The only problem with this cunning plan is that voters don’t seem to be buying into it. Why vote for Sharif, who lacks any discernible program for power and didn’t make much progress in solving the country’s deep-rooted problems the last time he was in office? This uncomfortable reality has left even Pakistan’s generals a little nervous. What if, even after carefully preparing the ground, the result still doesn’t go their way?

That is why the authorities are doing everything possible to crush the only real political alternative to Sharif, which is the Pakistan Tehreek-e-Insaf (PTI) and its leader Imran Khan. He, like so many Pakistani leaders before him, has moved from high office straight to jail, in Pakistan’s version of the Monopoly board game. He was toppled from power in 2022, after a vote of no confidence widely believed to have been orchestrated by the military.

In recent days, Khan was handed a fourteen-year jail sentence in a corruption case the day after a separate ten-year sentence for allegedly leaking state secrets. The timing is hardly a coincidence: it ensures he will remain in prison during the election. Any pretense of due process has been abandoned in this clear travesty of justice. Khan was given no opportunity to defend himself and he was not even present during the sentencing. It must raise serious questions about the independence of the judiciary, which until now has been seen as one of the few state institutions to remain free from political pressure.

The attempts of the authorities to discredit Khan appear to have had the opposite effect: Khan is now a political martyr. He blames an American-led conspiracy, in collusion with the Pakistan military, for his removal from power. It is a tune, however far-fetched, that strikes a chord with voters.
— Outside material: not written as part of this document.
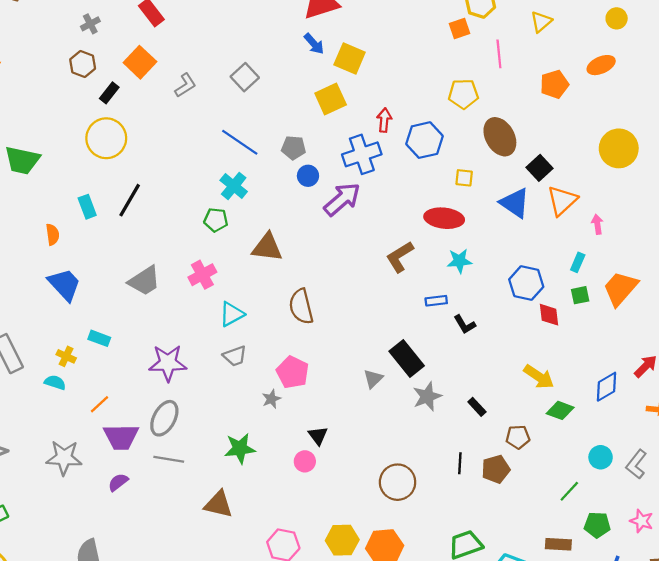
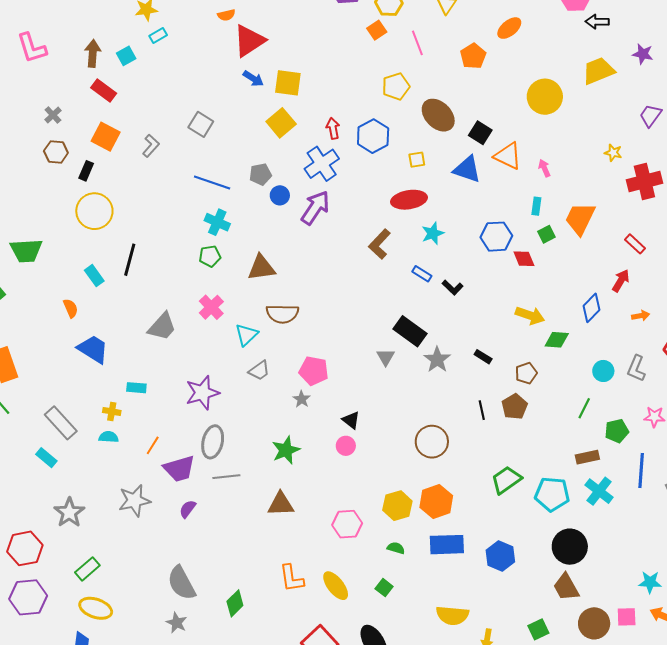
orange triangle: (562, 201) -> (508, 156), turned -36
blue rectangle: (436, 301) -> (422, 274), turned 54
brown semicircle: (301, 307) -> (282, 314), moved, turned -60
His PTI party is expected to do well, despite widespread official harassment of its candidates. Some voters may even boycott the elections in protest, resulting in a lower turnout. This threatens even further the democratic legitimacy of an already questionable electoral process.
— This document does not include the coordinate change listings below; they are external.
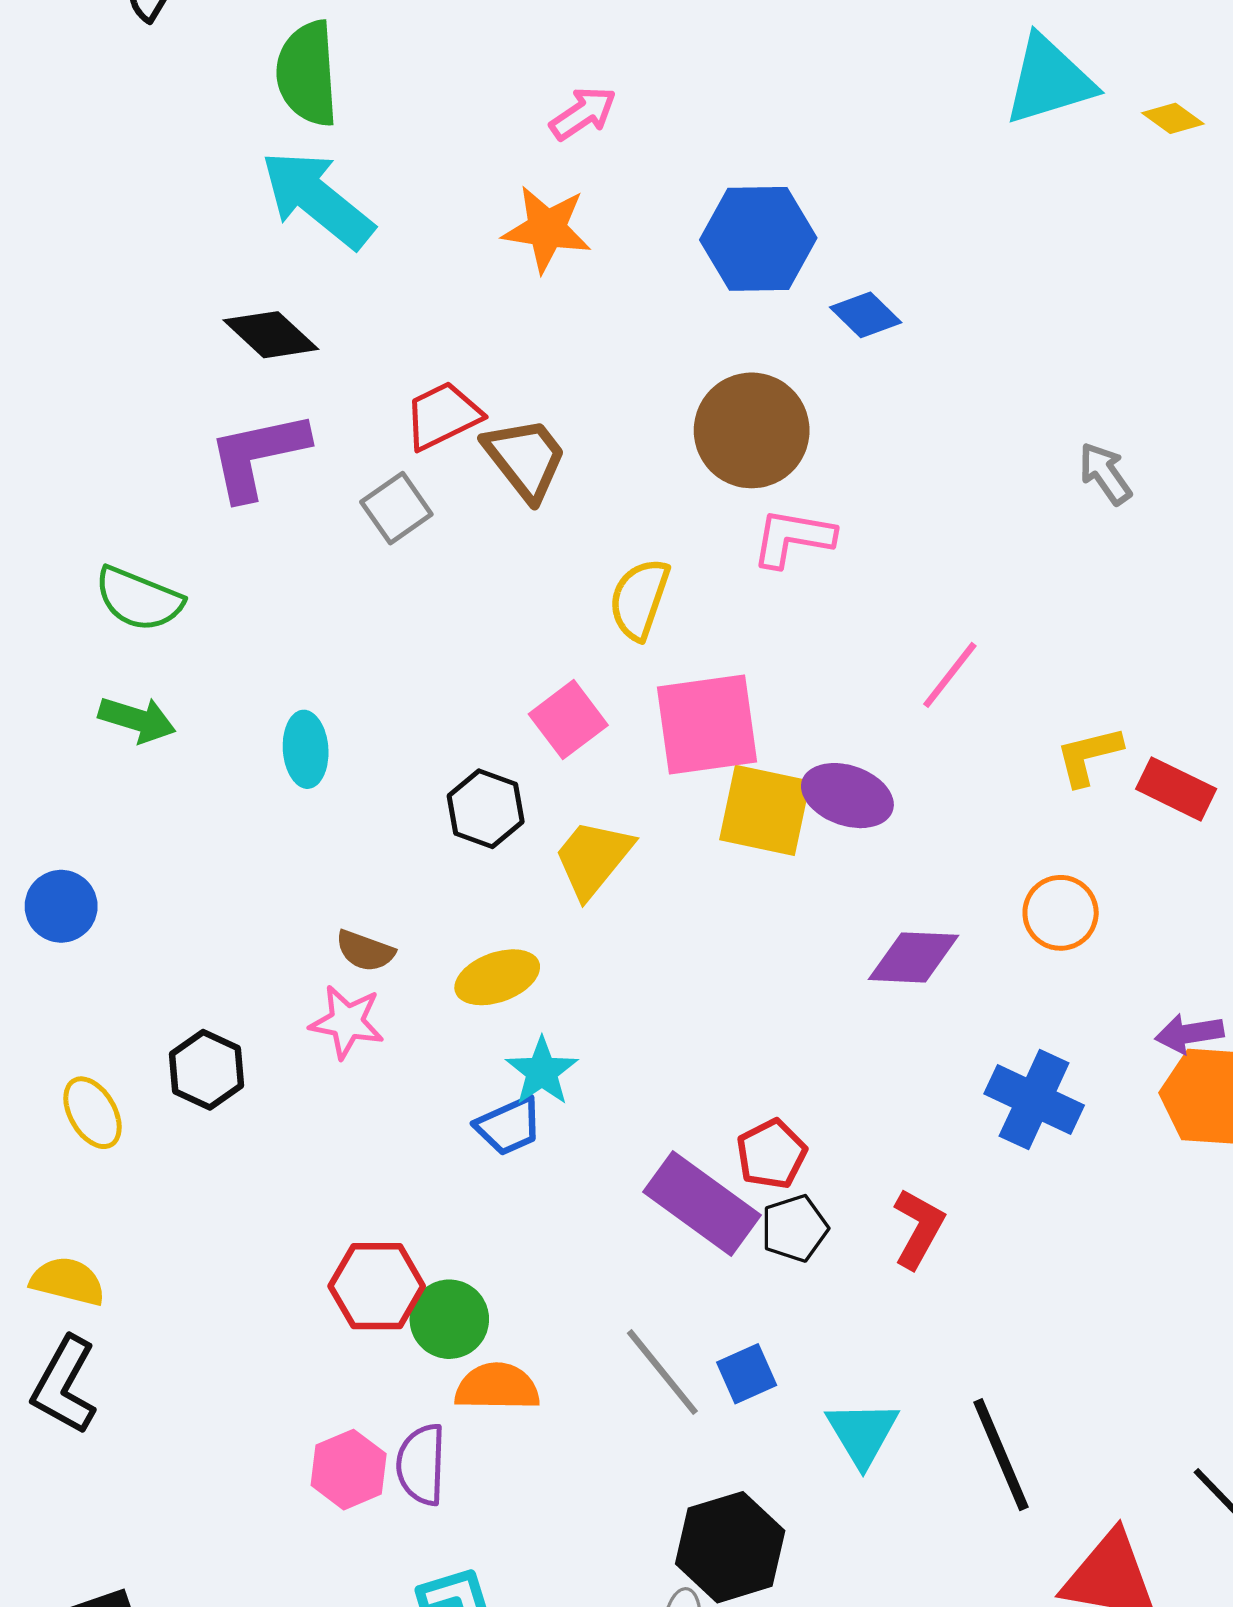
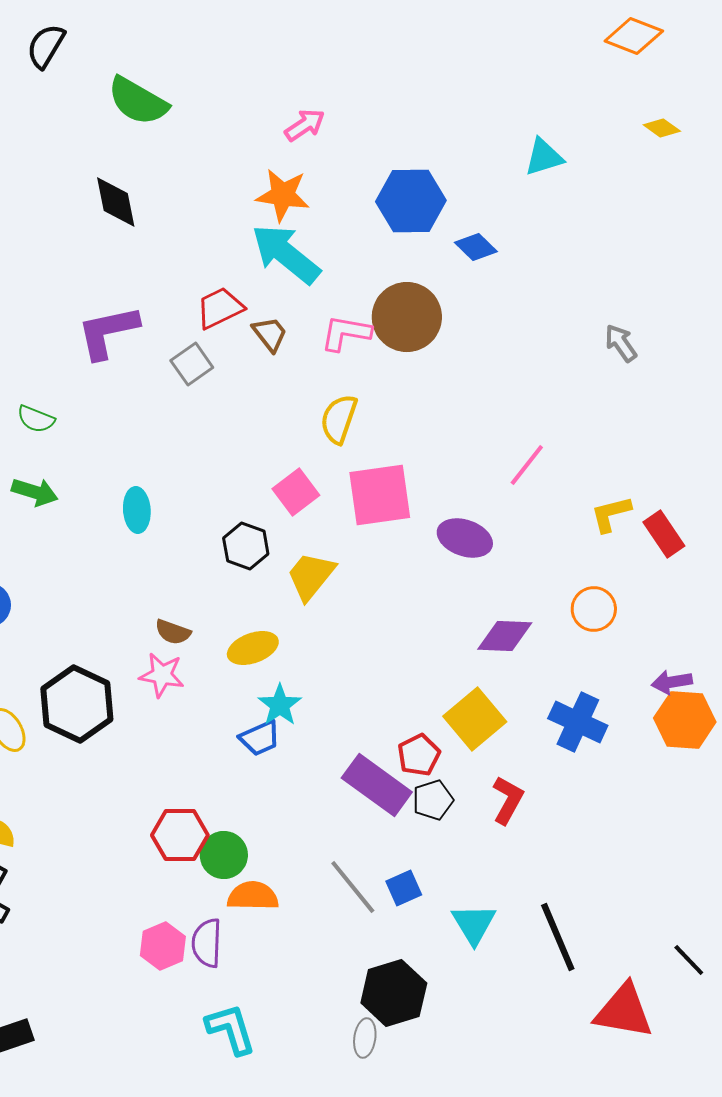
green semicircle: (307, 74) -> (138, 101), turned -56
cyan triangle: (1049, 80) -> (544, 157), moved, size x0.7
cyan arrow: (317, 199) -> (286, 254), moved
black diamond: (271, 335) -> (116, 202), moved, turned 36
brown trapezoid: (525, 459) -> (270, 334), size x0.7
pink L-shape: (793, 538) -> (346, 333), moved
green semicircle: (139, 599) -> (36, 419), size x0.7
red rectangle: (1176, 789) -> (664, 534), turned 30
yellow square: (765, 810) -> (475, 719), moved, turned 38
black hexagon: (206, 1070) -> (77, 704), size x1.6

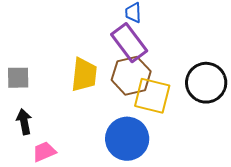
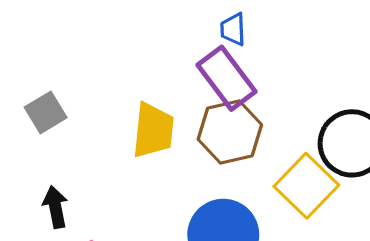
gray square: (18, 78) -> (46, 112), moved, turned -30
yellow square: (152, 96) -> (306, 186), moved, turned 30

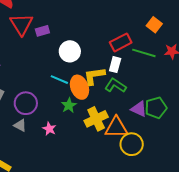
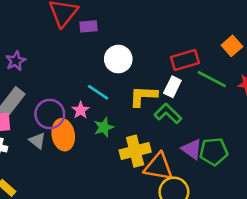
orange ellipse: (80, 87) -> (63, 135), moved
pink star: (49, 129) -> (81, 110), moved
The truth is that the election of a new leader — even one anointed by the army — will do little to solve Pakistan’s problems and divisions. The country is mired in institutional corruption and dead-end politics. It is a failed state in all but name.
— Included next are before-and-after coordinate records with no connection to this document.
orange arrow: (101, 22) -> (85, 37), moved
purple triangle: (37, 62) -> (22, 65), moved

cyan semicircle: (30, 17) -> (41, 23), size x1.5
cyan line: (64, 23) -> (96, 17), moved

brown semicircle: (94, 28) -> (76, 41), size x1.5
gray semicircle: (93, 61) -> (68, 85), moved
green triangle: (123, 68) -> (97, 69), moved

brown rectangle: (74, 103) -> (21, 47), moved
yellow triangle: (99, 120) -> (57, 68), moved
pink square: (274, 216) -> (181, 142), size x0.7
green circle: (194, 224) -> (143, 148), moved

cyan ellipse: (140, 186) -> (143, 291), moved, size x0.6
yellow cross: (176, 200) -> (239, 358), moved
At the center of this spider’s web is the army, which remains a law unto itself. Since its creation in 1947, Pakistan has been under military rule for a total of thirty-four years — almost half of its entire history. The army chiefs believe they alone can guarantee stability and security, so much so that they have an inalienable right to exercise authority over every sphere of daily life. Pakistan’s main political parties — family-controlled dynasties, riven by factionalism and far from democratic in spirit — are no real match for those in uniform. More recently, the generals appear to have found a more congenial way of exercising absolute power, which is to engineer the election of a suitable civilian puppet as nominal leader of the country. This election will do nothing to halt Pakistan’s downward spiral.